Scene geometry reasoning data:

== == ==

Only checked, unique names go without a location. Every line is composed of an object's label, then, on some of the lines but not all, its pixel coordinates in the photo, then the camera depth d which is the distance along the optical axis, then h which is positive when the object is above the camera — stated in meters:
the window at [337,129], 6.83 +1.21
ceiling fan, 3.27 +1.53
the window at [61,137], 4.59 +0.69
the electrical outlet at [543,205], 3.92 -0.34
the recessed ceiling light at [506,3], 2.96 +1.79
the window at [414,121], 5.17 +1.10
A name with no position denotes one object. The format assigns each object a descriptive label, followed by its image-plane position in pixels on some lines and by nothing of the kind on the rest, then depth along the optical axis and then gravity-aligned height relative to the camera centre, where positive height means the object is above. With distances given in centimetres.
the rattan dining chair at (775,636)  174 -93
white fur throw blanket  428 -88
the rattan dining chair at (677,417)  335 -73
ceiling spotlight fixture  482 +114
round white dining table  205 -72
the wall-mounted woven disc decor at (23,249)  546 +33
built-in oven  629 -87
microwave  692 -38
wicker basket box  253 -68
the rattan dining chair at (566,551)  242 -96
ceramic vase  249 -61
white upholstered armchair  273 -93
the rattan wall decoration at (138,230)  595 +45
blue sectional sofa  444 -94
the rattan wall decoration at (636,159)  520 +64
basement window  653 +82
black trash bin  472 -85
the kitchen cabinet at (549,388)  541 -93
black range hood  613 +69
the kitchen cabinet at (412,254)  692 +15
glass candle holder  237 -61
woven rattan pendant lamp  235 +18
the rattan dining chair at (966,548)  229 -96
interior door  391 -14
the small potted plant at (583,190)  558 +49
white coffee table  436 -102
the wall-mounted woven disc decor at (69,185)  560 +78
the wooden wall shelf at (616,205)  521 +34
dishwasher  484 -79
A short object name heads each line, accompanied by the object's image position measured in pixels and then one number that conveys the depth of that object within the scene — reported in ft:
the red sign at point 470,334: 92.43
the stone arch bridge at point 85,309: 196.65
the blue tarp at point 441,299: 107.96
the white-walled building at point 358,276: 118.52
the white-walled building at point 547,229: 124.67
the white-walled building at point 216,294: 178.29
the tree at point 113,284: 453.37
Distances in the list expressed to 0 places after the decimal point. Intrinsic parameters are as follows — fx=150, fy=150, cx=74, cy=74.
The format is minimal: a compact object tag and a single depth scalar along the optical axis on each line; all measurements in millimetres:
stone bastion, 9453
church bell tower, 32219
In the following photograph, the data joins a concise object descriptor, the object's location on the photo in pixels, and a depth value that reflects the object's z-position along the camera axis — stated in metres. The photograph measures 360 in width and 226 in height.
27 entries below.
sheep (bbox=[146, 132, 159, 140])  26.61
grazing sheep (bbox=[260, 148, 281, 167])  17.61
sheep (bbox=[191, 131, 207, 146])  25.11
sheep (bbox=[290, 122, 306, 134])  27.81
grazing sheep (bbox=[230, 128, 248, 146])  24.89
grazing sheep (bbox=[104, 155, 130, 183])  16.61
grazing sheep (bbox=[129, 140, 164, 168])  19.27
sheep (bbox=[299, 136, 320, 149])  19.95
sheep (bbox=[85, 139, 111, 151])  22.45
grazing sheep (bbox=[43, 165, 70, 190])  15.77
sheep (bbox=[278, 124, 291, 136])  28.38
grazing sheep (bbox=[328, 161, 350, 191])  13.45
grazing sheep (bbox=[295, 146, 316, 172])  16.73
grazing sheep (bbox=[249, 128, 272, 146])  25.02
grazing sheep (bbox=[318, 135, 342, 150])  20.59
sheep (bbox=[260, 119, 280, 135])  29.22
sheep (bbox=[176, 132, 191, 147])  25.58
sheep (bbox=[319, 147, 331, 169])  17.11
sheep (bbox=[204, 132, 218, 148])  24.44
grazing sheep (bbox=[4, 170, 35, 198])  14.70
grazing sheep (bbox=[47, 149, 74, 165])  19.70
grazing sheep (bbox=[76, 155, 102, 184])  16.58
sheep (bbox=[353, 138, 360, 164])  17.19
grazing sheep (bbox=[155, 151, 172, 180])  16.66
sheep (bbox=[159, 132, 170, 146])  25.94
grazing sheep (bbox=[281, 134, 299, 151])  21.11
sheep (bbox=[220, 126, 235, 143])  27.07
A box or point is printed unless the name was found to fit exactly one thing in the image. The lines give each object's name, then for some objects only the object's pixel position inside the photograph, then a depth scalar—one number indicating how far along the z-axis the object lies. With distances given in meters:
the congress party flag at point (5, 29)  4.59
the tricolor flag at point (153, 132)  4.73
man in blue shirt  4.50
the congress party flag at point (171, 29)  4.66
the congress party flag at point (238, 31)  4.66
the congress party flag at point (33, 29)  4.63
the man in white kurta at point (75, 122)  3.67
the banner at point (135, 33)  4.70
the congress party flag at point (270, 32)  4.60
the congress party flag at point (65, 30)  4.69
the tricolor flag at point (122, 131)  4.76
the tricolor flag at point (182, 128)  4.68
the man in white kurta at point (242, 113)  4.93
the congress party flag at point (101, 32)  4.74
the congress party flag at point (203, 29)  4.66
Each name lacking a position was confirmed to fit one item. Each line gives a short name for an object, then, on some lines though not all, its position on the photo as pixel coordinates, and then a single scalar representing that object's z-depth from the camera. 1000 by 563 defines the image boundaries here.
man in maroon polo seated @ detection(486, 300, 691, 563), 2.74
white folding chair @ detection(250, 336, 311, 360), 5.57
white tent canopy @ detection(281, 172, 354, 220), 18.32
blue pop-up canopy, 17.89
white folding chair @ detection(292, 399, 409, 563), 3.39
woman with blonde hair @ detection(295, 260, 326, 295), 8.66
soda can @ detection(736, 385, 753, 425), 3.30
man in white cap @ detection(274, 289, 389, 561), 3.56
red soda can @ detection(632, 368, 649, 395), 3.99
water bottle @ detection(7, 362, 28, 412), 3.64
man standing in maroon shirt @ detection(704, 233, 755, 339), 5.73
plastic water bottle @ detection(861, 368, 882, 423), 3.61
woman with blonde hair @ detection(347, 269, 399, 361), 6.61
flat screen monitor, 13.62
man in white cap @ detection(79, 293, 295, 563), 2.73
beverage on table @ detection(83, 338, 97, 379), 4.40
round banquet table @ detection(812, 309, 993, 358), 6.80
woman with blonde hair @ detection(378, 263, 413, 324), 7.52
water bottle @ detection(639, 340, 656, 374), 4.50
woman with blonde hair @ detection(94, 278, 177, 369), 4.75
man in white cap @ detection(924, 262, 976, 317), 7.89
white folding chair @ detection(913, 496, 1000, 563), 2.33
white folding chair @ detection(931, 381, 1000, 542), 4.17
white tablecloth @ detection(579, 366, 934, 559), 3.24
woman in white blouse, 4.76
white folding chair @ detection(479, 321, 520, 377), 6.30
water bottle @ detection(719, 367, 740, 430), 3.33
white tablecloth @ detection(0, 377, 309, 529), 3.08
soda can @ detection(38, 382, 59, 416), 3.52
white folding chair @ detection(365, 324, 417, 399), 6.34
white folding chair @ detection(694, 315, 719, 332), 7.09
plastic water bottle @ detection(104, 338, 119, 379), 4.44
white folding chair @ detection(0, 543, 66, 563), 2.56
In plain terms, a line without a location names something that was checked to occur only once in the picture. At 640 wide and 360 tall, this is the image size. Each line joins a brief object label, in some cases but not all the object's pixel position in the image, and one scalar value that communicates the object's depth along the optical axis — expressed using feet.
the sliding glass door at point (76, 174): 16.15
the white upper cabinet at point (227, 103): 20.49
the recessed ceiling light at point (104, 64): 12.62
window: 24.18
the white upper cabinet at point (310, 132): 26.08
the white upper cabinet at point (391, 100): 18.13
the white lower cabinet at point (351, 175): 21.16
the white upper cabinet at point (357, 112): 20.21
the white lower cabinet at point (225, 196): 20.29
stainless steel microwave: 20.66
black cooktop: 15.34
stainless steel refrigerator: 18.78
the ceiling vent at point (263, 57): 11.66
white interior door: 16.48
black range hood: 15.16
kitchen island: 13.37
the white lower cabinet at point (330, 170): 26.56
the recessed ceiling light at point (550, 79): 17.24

== == ==

* What you have to do
All lines above from the one with "white upholstered armchair" to the one with "the kitchen cabinet at (412,254)", inclusive, should be copied exactly, and no other lines.

* Answer to the problem
white upholstered armchair  273 -93
the rattan wall decoration at (138,230)  595 +45
blue sectional sofa  444 -94
the rattan wall decoration at (636,159)  520 +64
basement window  653 +82
black trash bin  472 -85
the kitchen cabinet at (549,388)  541 -93
black range hood  613 +69
the kitchen cabinet at (412,254)  692 +15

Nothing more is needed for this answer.